The Eagles' scheme asks him to be more of a rover than a true single-high centerfielder, which plays perfectly to Thurmond's strengths and which fits his strengths. A track star in high school, he ran the 110- and 50-meter hurdles at Oregon, and twice qualified for the Pac-10 championships.

He had a scholarship offer to play at Idaho State, but that would have meant living in Idaho, so he settled on playing cornerback at Oregon and pestering then-offensive coordinator Chip Kelly for a chance to play wide receiver. That request went unfulfilled, but he finished his career with the Ducks with five return touchdowns via three interceptions, a fumble and a punt.

"In the middle of the field, there are some coverages where I'm a free roamer, a free player. Personally, I love that, because it allows me to use my instincts and really use the knowledge that I've gained throughout the week as far as understanding route recognition and concepts to be able to go out there and make plays and be around the ball," Thurmond said. "I love playing in this defense, especially at safety because it does allow me to be a free player in some of the situations."

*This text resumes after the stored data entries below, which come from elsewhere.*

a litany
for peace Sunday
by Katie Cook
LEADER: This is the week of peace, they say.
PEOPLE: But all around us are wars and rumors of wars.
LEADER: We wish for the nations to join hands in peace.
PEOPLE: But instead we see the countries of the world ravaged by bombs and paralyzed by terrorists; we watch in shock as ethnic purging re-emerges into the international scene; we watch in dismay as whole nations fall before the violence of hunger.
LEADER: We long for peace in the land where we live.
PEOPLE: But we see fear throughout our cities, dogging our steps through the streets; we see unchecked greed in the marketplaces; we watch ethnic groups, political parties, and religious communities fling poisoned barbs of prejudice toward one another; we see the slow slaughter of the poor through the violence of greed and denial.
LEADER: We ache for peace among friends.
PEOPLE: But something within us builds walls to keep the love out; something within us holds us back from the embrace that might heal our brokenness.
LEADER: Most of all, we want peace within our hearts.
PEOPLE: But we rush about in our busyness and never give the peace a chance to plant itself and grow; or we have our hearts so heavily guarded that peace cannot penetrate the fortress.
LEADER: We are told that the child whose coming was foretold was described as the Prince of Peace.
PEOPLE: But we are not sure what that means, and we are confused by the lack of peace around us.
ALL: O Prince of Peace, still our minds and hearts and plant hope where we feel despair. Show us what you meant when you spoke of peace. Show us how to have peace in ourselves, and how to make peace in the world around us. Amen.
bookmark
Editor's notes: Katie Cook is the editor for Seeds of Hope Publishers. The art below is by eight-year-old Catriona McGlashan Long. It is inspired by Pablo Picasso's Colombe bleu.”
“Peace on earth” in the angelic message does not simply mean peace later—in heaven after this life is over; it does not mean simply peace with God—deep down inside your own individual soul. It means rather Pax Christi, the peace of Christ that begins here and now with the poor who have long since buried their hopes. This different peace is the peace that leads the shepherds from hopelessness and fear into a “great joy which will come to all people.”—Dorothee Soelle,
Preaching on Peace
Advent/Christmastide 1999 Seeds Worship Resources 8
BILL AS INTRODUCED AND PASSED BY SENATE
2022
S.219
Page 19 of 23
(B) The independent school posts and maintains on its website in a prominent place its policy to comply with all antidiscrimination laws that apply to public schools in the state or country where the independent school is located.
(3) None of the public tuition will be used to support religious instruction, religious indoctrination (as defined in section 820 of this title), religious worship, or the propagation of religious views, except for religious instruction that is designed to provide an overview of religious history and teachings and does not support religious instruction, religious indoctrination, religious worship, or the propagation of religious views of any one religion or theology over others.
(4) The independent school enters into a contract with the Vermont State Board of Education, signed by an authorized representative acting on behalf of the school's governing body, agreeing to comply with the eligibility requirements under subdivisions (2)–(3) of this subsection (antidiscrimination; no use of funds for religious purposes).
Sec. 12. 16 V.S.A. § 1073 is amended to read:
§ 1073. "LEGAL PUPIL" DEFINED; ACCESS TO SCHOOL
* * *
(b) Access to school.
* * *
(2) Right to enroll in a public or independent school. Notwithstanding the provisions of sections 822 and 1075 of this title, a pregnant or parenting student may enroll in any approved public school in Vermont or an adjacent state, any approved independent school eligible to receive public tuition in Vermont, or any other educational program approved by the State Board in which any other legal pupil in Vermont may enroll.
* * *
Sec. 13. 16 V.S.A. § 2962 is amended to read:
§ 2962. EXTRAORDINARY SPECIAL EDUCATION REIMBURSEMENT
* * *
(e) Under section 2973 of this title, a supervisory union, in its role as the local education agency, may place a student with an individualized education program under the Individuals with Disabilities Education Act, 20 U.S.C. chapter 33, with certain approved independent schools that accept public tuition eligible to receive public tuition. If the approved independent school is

Because Thurmond is just as comfortable playing in the slot, defensive coordinator Billy Davis is able to use a variety of coverages to thwart an opponent's passing game.

"They certainly can move around and line up in different places, so you just have to keep an eye on where they are," said Washington quarterback Kirk Cousins, who is preparing to face the duo on Sunday at FedEx Field. "Sometimes they're not trying to throw you off, they're just trying to line up and play, and other times they are trying to keep you guessing. It all depends on play-to-play and what they have called, but certainly, when you're that versatile you can have the freedom to do some different things."

At this point, the biggest question regarding Thurmond is whether he can stay healthy, an objective that has eluded him throughout his career. If he can, the Eagles should be able to relegate one critical worry to a ghost of defenses past.